THE UNTHINKABLE HAS HAPPENED, AND I HAVE BEEN DRAFTED BY THE BROWNS
1. Have you just considered the joys of becoming Steve Deberg, or Billy Volek, or any other career backup who just picked up a check the way your life insurance policy does? Tell the Browns this. You want to be a life insurance policy, man. You don’t ever want to pay out for your organization, but you definitely want to be there just in case. You’ll be done with this sport by the time you’re 28, most likely. Take your good knee and relatively unbattered brain and earn championships in the insurance industry or something. Everyone wants to hear this from an employee: “I’d like to be the unutilized safety blanket you keep in your closet. That’s where I feel most comfortable.”
It’s what you’d tell most college grads at a speech if you were being honest: Mediocrity, i.e. being average, is where you’ll probably, by rule, end up even with effort. Why not prepare for it from the start, and call a marginal improvement on it in the future a victory? We’re trying to help, here. You’ve already won by getting here. Everything else is gravy, even if you only get a thimbleful of it.
2. Develop a largely benign early career issue. If you have a sizable enough signing bonus, get vertigo or some other curable but still substantial condition going. Comeback Player of the Year is right around the corner after your struggle with ringworm, and subsequent departure from Cleveland. (If you can make it a slightly contagious skin condition you don’t actually give to any of your teammates, even better.) If you can’t get any of these, consider faking them. Feel no guilt: Cleveland’s management has been faking interest in fielding a competitive football team for years. It’s only fair.

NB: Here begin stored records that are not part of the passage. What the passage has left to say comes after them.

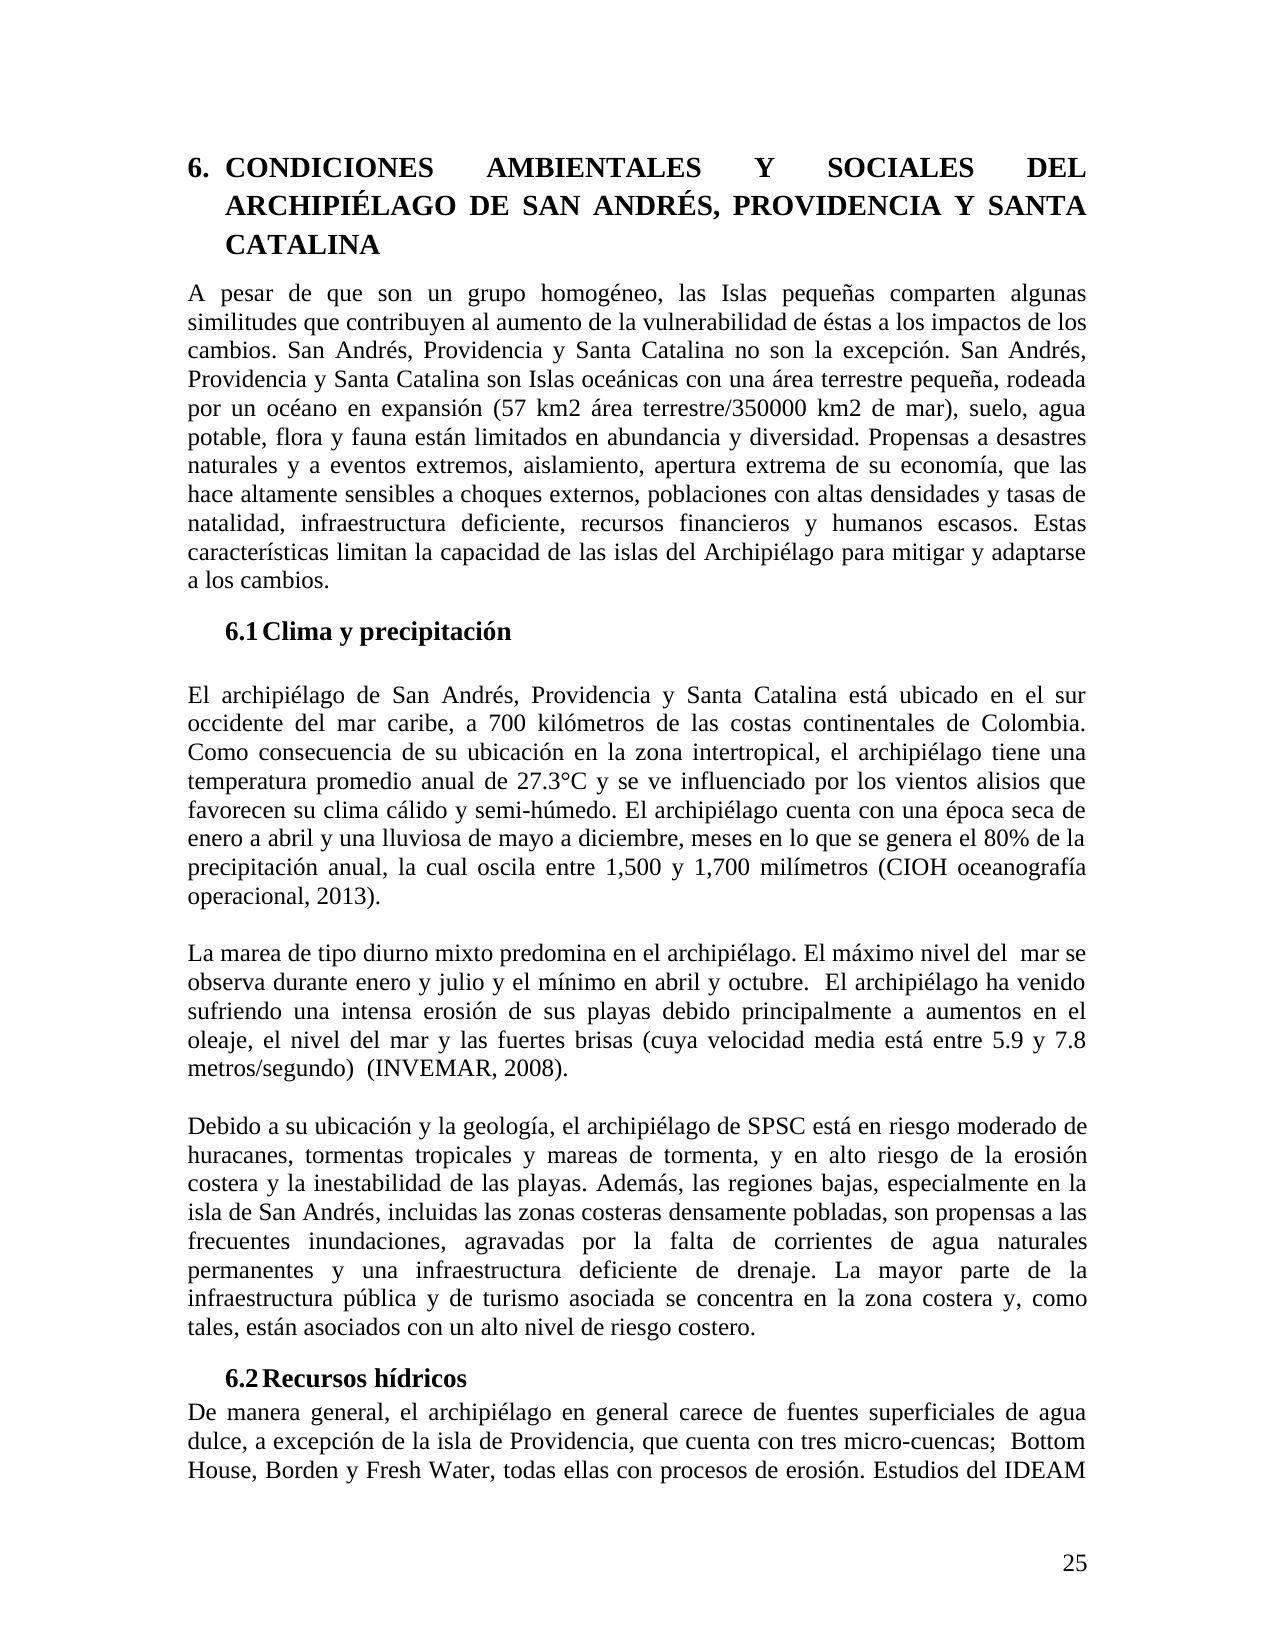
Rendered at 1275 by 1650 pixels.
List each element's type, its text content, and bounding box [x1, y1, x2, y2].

subtitle CONDICIONES AMBIENTALES Y SOCIALES DEL ARCHIPIÉLAGO DE SAN ANDRÉS, PROVIDENCIA Y SANTA CATALINA [187, 150, 1087, 261]
text El archipiélago de San Andrés, Providencia y Santa Catalina está ubicado en el sur occidente del mar caribe, a 700 kilómetros de las costas continentales de Colombia. Como consecuencia de su ubicación en la zona intertropical, el archipiélago tiene una temperatura promedio anual de 27.3°C y se ve influenciado por los vientos alisios que favorecen su clima cálido y semi-húmedo. El archipiélago cuenta con una época seca de enero a abril y una lluviosa de mayo a diciembre, meses en lo que se genera el 80% de la precipitación anual, la cual oscila entre 1,500 y 1,700 milímetros (CIOH oceanografía operacional, 2013). [187, 680, 1087, 910]
text A pesar de que son un grupo homogéneo, las Islas pequeñas comparten algunas similitudes que contribuyen al aumento de la vulnerabilidad de éstas a los impactos de los cambios. San Andrés, Providencia y Santa Catalina no son la excepción. San Andrés, Providencia y Santa Catalina son Islas oceánicas con una área terrestre pequeña, rodeada por un océano en expansión (57 km2 área terrestre/350000 km2 de mar), suelo, agua potable, flora y fauna están limitados en abundancia y diversidad. Propensas a desastres naturales y a eventos extremos, aislamiento, apertura extrema de su economía, que las hace altamente sensibles a choques externos, poblaciones con altas densidades y tasas de natalidad, infraestructura deficiente, recursos financieros y humanos escasos. Estas características limitan la capacidad de las islas del Archipiélago para mitigar y adaptarse a los cambios. [187, 278, 1087, 594]
text Debido a su ubicación y la geología, el archipiélago de SPSC está en riesgo moderado de huracanes, tormentas tropicales y mareas de tormenta, y en alto riesgo de la erosión costera y la inestabilidad de las playas. Además, las regiones bajas, especialmente en la isla de San Andrés, incluidas las zonas costeras densamente pobladas, son propensas a las frecuentes inundaciones, agravadas por la falta de corrientes de agua naturales permanentes y una infraestructura deficiente de drenaje. La mayor parte de la infraestructura pública y de turismo asociada se concentra en la zona costera y, como tales, están asociados con un alto nivel de riesgo costero. [187, 1111, 1087, 1341]
subtitle Clima y precipitación [225, 615, 1087, 646]
subtitle Recursos hídricos [225, 1362, 1087, 1393]
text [187, 1397, 1087, 1484]
text La marea de tipo diurno mixto predomina en el archipiélago. El máximo nivel del mar se observa durante enero y julio y el mínimo en abril y octubre. El archipiélago ha venido sufriendo una intensa erosión de sus playas debido principalmente a aumentos en el oleaje, el nivel del mar y las fuertes brisas (cuya velocidad media está entre 5.9 y 7.8 metros/segundo) (INVEMAR, 2008). [187, 938, 1087, 1082]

3. Better still: Don’t play football. The Browns can’t get you if you never take the field. It’s an option, and a great one, frankly. Football’s nasty, brutish and short. Can you pitch? You should probably go pitch. Baseball’s way lazier, the salaries higher, and as a pitcher you can snag one large contract and not worry about them cutting you to avoid paying it out in full. Even Tim Tebow can get a minor league contract, and that’s saying something about the talent required here. (And if you fail, no one’s watching, anyway.)